I am as sick as anybody of trying to explain to people about the historically low level of storm activity which is (as I understand it) more likely rather than less as a result of global warming because the temperature gradient is less.
"But the scientists say ..." Somebody somewhere learnt his craft at the feet of little Josef (Goebbels) and learnt it well!
Gents,
I'm not an engineering type so I don't have the figures at my fingertips - but could it be the case that in terms of water usage per amount of energy produced the fracking of gas wells would actually compare favourably with wind farms? One well head would produce gas sufficient to generate reliably X MWh of electricity for, let's say, 20 years; the same performance in terms of electrical generation might require over 100 large wind turbines, each with a vast foundation of up to 1000 tons of concrete. Given that cement manufacture requires large amounts of water, perhaps one of the many knowledgeable commentators here could run the figures; I have a feeling that for the amount of useful energy actually produced, wind farms will turn out to be proflgate users of water compared to fracked gas wells.
As I said, not an engineering type, so I'm quite prepared to be slapped down...!
Barnhart, Texas's water problems are more likely a combination of drought and over-irrigation. Contrary to Hollywood images of sagebrush and long-horn cattle, this region of Texas is heavily farmed, with water-hungry cotton and corn being the major crops.
There's a bit more info here:
http://twri.tamu.edu/docs/education/2012/em115.pdf
Isn't this the clown who believes that $1 in 2100 is worth the same (or very nearly) as $1 at the date of his (in)famous report?
Now if I could only persuade my bank manager ............. (I'll settle for 2013 for the latter!)
You have to remember that Stern is not a scientist - he's an economist.
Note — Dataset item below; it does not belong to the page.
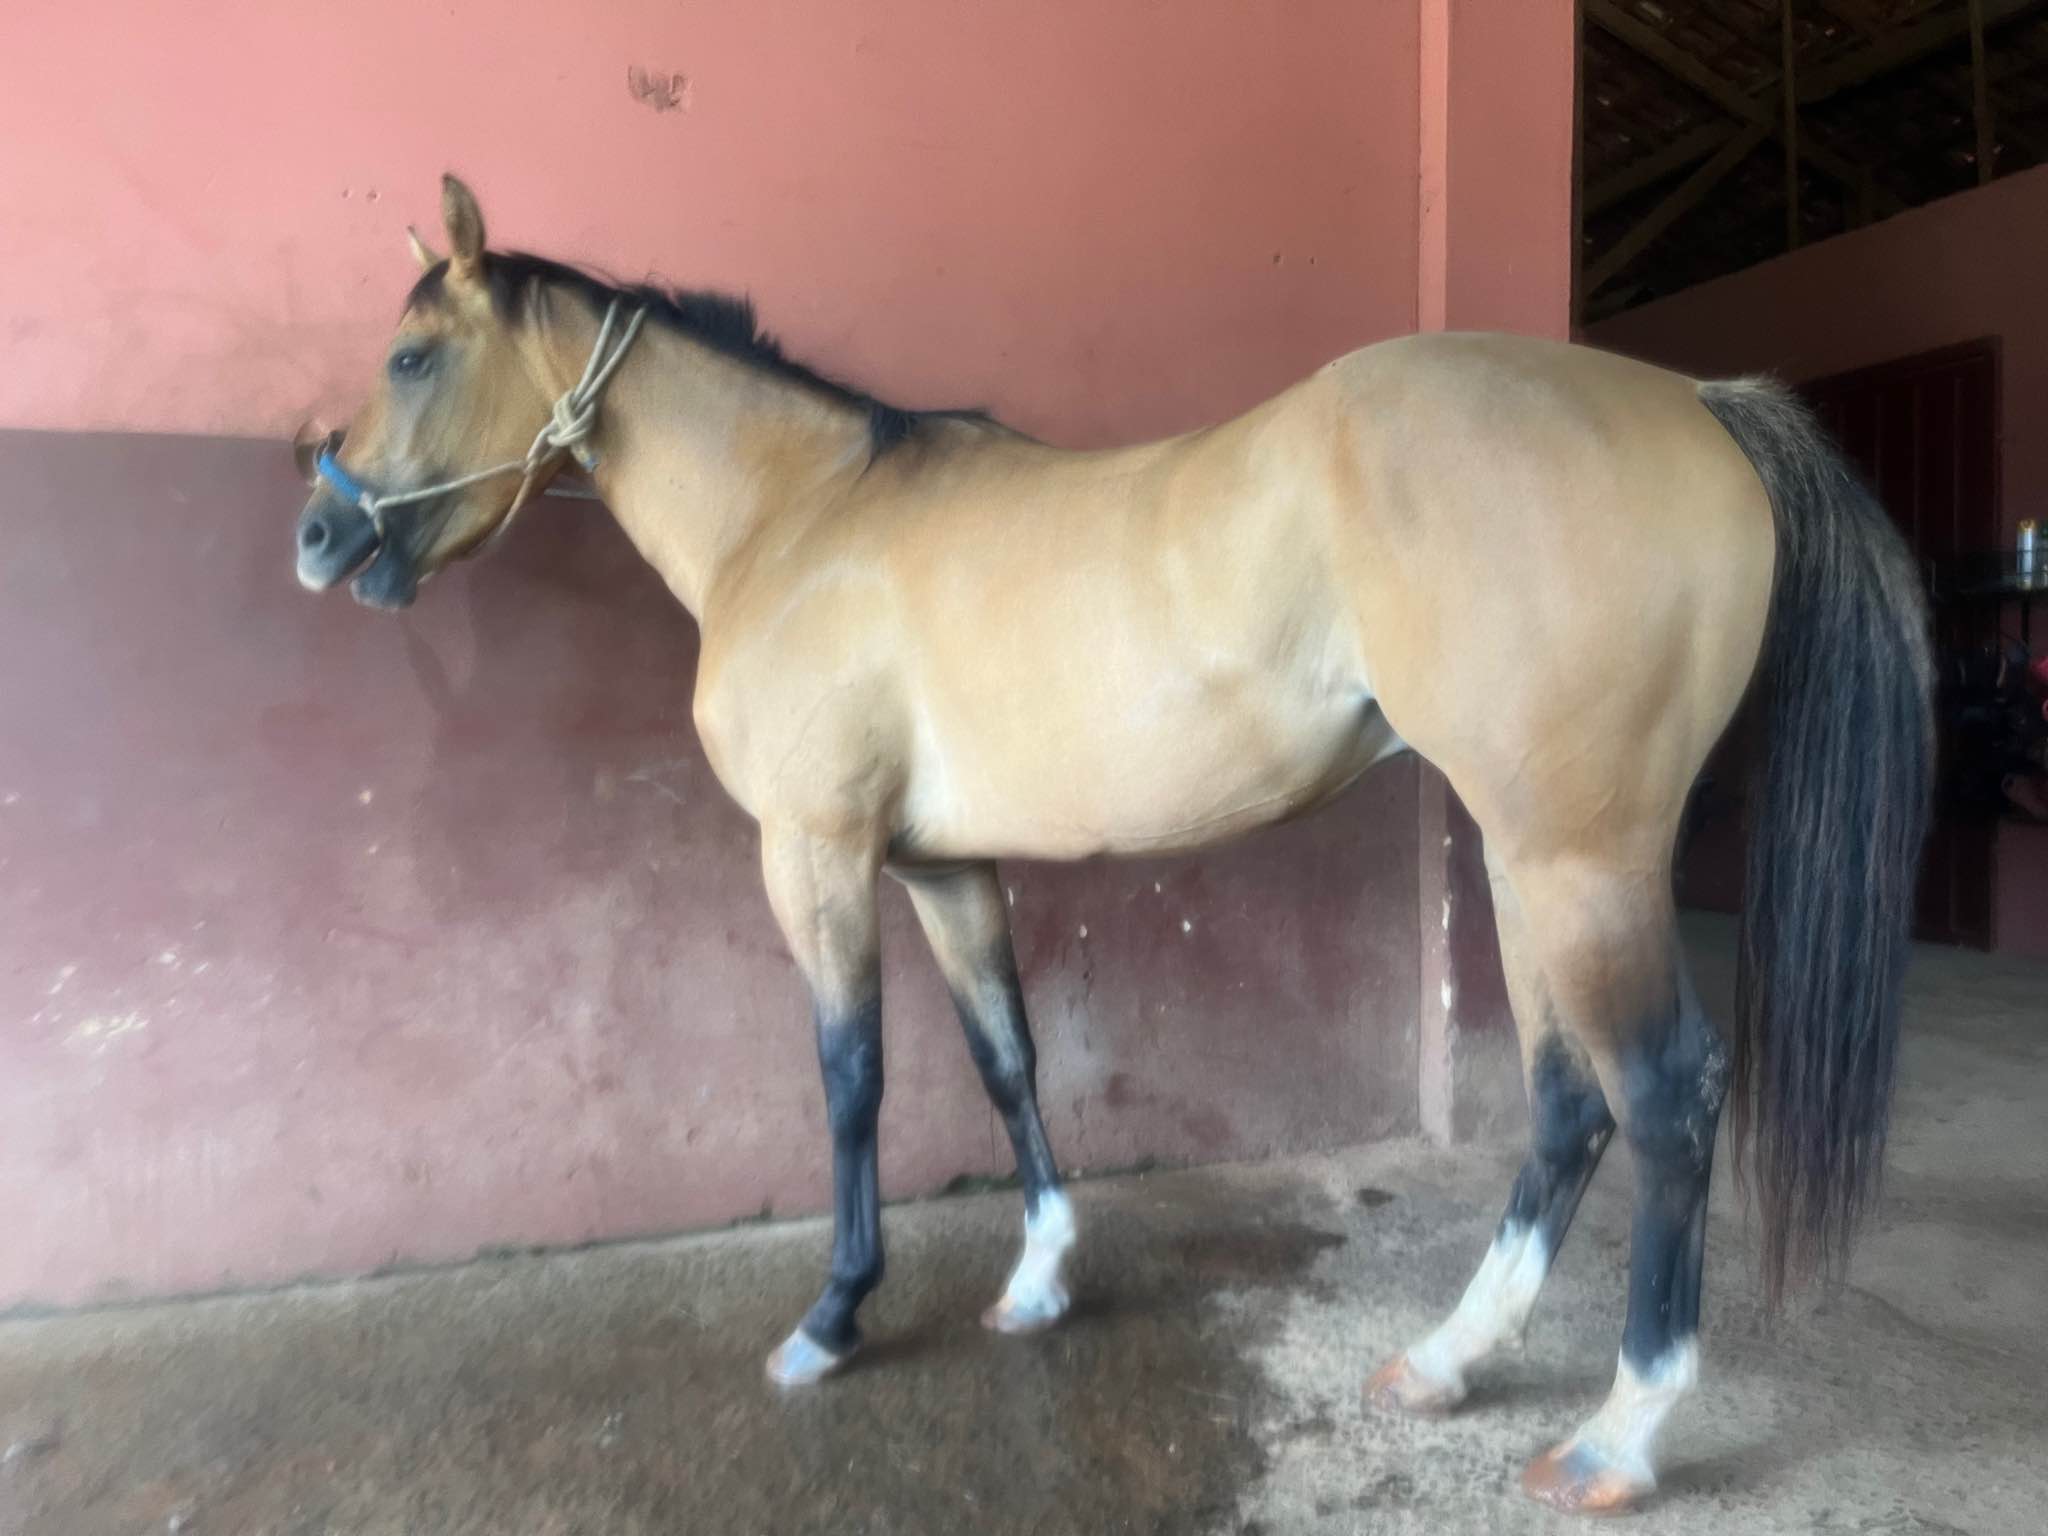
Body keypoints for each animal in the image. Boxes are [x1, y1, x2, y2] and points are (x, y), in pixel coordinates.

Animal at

Paul R; there is another aspect to the water issue which someone raised on another thread. The water produced by burning gas from shale far outweighs the amount of water used to frack the wells.
Fracking a well uses, say, 4m gallons of water of which maybe half is recovered, leaving 2m in the ground. That is 20m lbs of water. Burning natural gas produces roughly 0.1 lbs of water per cu ft. So replacing 20m lbs of water would require combustion of 200m cu ft of nat gas. I have read that shale wells typically start at around 5m cu ft per day but decline rapidly. If we guess that production averages 4m cu ft per day for a while, it will take 50 days to replace the water left in the ground. Thereafter the water is a net benefit.
Of course this wet-finger guesswork ignores the fact that the combustion water is lost into the atmosphere. However this may not be the case for much longer as there is major research under way to use membranes to recover water from the exhaust of gas power plants.
GaryM (Sep 4, 2013 at 4:50 AM):
The comments are absolute pearls, cast down before the swine of the MSM and politicos!